* [Task requirements]: Count the lines in the records below that contain the word "Eastern". Reply with only that number.

* [Extracted information]:
----------

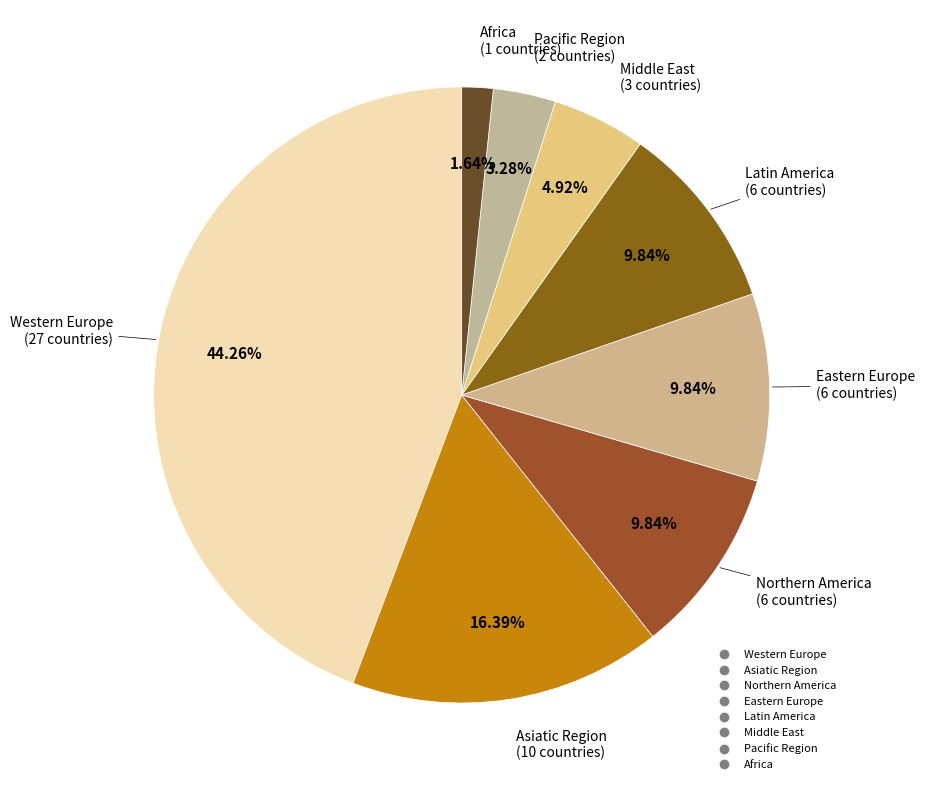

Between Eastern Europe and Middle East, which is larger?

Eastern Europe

----------

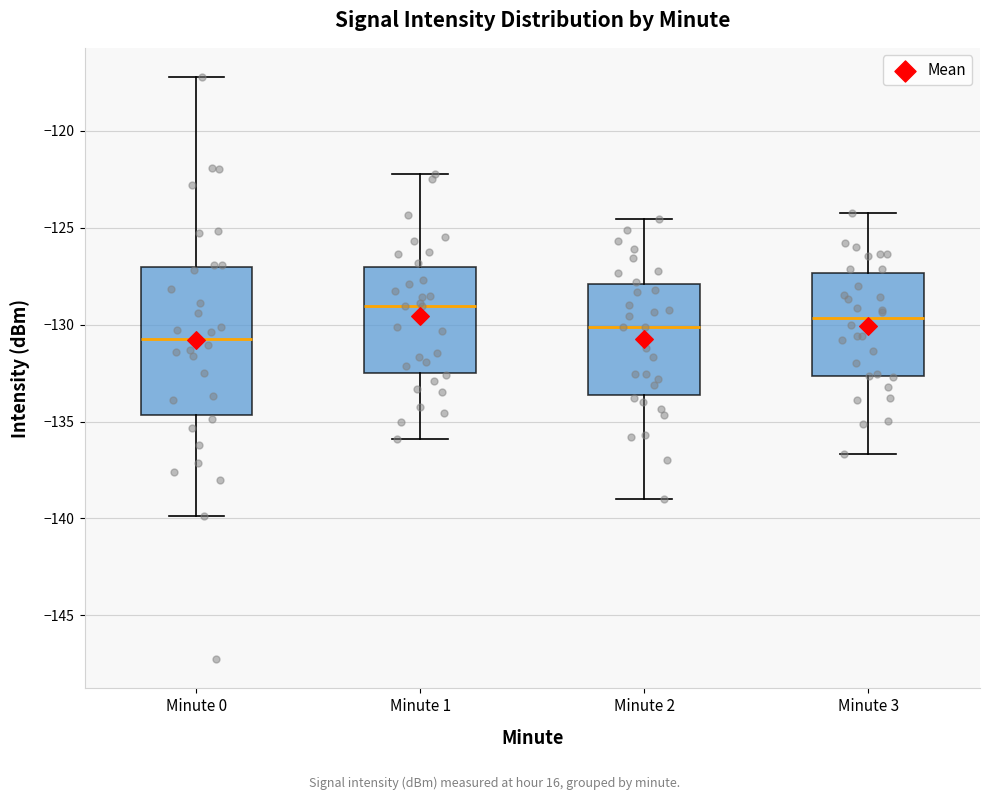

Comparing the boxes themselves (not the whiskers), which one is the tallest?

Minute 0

----------

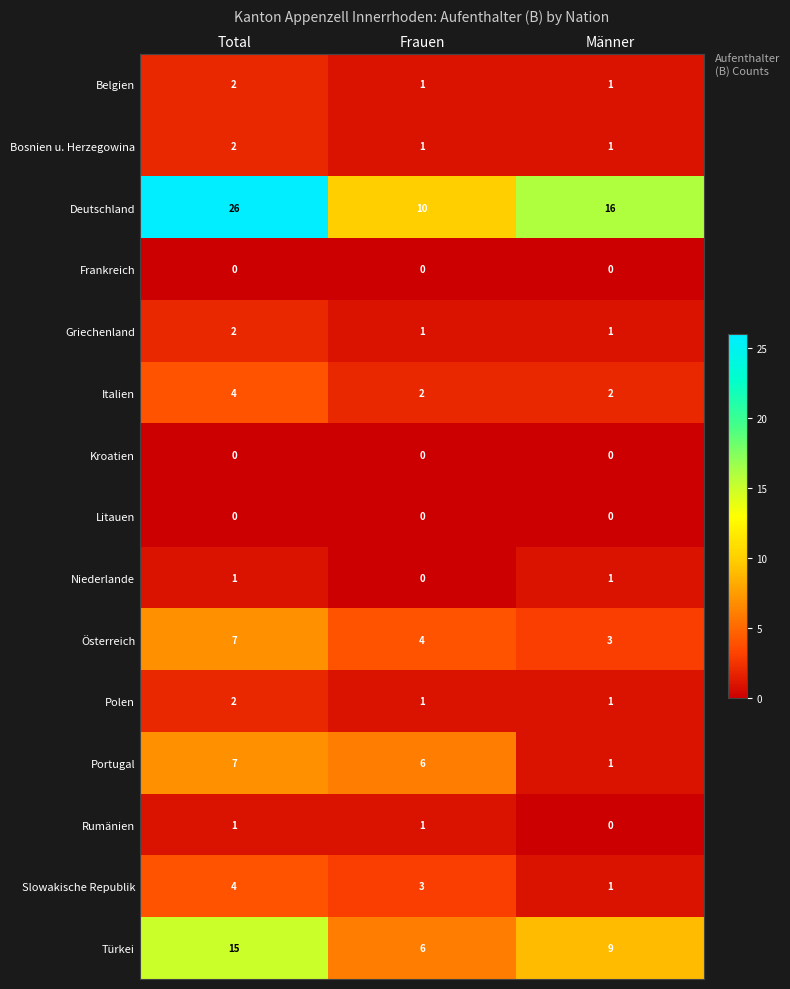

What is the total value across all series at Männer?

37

----------

* [Your solution]: 2